■ What to produce ■
When you copy the entries, keep every word exactly as it is and drop the images.

■ Provided data ■
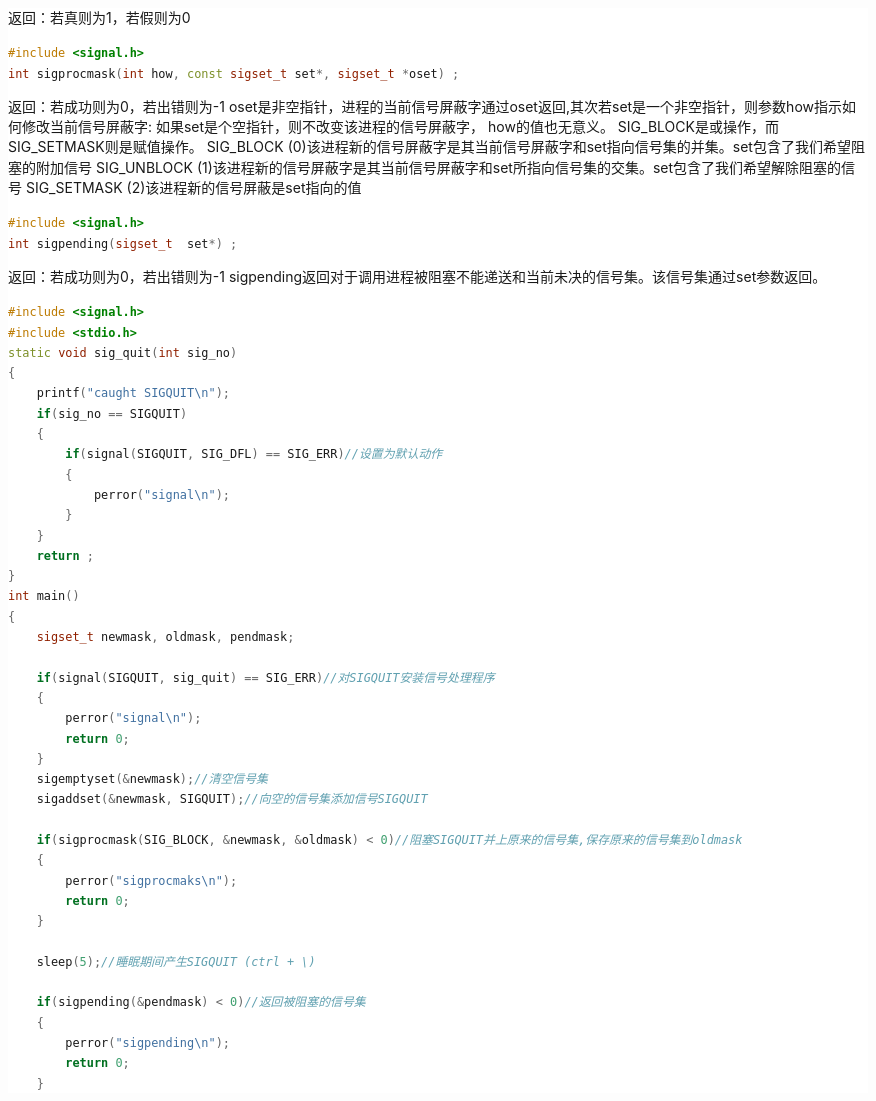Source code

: 
返回：若真则为1，若假则为0

```cpp
#include <signal.h>
int sigprocmask(int how, const sigset_t set*, sigset_t *oset) ;
```


返回：若成功则为0，若出错则为-1
oset是非空指针，进程的当前信号屏蔽字通过oset返回,其次若set是一个非空指针，则参数how指示如何修改当前信号屏蔽字:
如果set是个空指针，则不改变该进程的信号屏蔽字， how的值也无意义。
SIG_BLOCK是或操作，而SIG_SETMASK则是赋值操作。
SIG_BLOCK (0)该进程新的信号屏蔽字是其当前信号屏蔽字和set指向信号集的并集。set包含了我们希望阻塞的附加信号
SIG_UNBLOCK (1)该进程新的信号屏蔽字是其当前信号屏蔽字和set所指向信号集的交集。set包含了我们希望解除阻塞的信号
SIG_SETMASK (2)该进程新的信号屏蔽是set指向的值

```cpp
#include <signal.h>
int sigpending(sigset_t  set*) ;
```


返回：若成功则为0，若出错则为-1
sigpending返回对于调用进程被阻塞不能递送和当前未决的信号集。该信号集通过set参数返回。



```cpp
#include <signal.h>
#include <stdio.h>
static void sig_quit(int sig_no)
{
    printf("caught SIGQUIT\n");
    if(sig_no == SIGQUIT)
    {
        if(signal(SIGQUIT, SIG_DFL) == SIG_ERR)//设置为默认动作
        {
            perror("signal\n");
        }
    }
    return ;
}
int main()
{
    sigset_t newmask, oldmask, pendmask;

    if(signal(SIGQUIT, sig_quit) == SIG_ERR)//对SIGQUIT安装信号处理程序
    {
        perror("signal\n");
        return 0;
    }
    sigemptyset(&newmask);//清空信号集
    sigaddset(&newmask, SIGQUIT);//向空的信号集添加信号SIGQUIT

    if(sigprocmask(SIG_BLOCK, &newmask, &oldmask) < 0)//阻塞SIGQUIT并上原来的信号集,保存原来的信号集到oldmask
    {
        perror("sigprocmaks\n");
        return 0;
    }

    sleep(5);//睡眠期间产生SIGQUIT (ctrl + \)

    if(sigpending(&pendmask) < 0)//返回被阻塞的信号集
    {
        perror("sigpending\n");
        return 0;
    }

```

■ Response to the exercise ■
Source code

: 
返回：若真则为1，若假则为0

```cpp
#include <signal.h>
int sigprocmask(int how, const sigset_t set*, sigset_t *oset) ;
```


返回：若成功则为0，若出错则为-1
oset是非空指针，进程的当前信号屏蔽字通过oset返回,其次若set是一个非空指针，则参数how指示如何修改当前信号屏蔽字:
如果set是个空指针，则不改变该进程的信号屏蔽字， how的值也无意义。
SIG_BLOCK是或操作，而SIG_SETMASK则是赋值操作。
SIG_BLOCK (0)该进程新的信号屏蔽字是其当前信号屏蔽字和set指向信号集的并集。set包含了我们希望阻塞的附加信号
SIG_UNBLOCK (1)该进程新的信号屏蔽字是其当前信号屏蔽字和set所指向信号集的交集。set包含了我们希望解除阻塞的信号
SIG_SETMASK (2)该进程新的信号屏蔽是set指向的值

```cpp
#include <signal.h>
int sigpending(sigset_t  set*) ;
```


返回：若成功则为0，若出错则为-1
sigpending返回对于调用进程被阻塞不能递送和当前未决的信号集。该信号集通过set参数返回。



```cpp
#include <signal.h>
#include <stdio.h>
static void sig_quit(int sig_no)
{
    printf("caught SIGQUIT\n");
    if(sig_no == SIGQUIT)
    {
        if(signal(SIGQUIT, SIG_DFL) == SIG_ERR)//设置为默认动作
        {
            perror("signal\n");
        }
    }
    return ;
}
int main()
{
    sigset_t newmask, oldmask, pendmask;

    if(signal(SIGQUIT, sig_quit) == SIG_ERR)//对SIGQUIT安装信号处理程序
    {
        perror("signal\n");
        return 0;
    }
    sigemptyset(&newmask);//清空信号集
    sigaddset(&newmask, SIGQUIT);//向空的信号集添加信号SIGQUIT

    if(sigprocmask(SIG_BLOCK, &newmask, &oldmask) < 0)//阻塞SIGQUIT并上原来的信号集,保存原来的信号集到oldmask
    {
        perror("sigprocmaks\n");
        return 0;
    }

    sleep(5);//睡眠期间产生SIGQUIT (ctrl + \)

    if(sigpending(&pendmask) < 0)//返回被阻塞的信号集
    {
        perror("sigpending\n");
        return 0;
    }

```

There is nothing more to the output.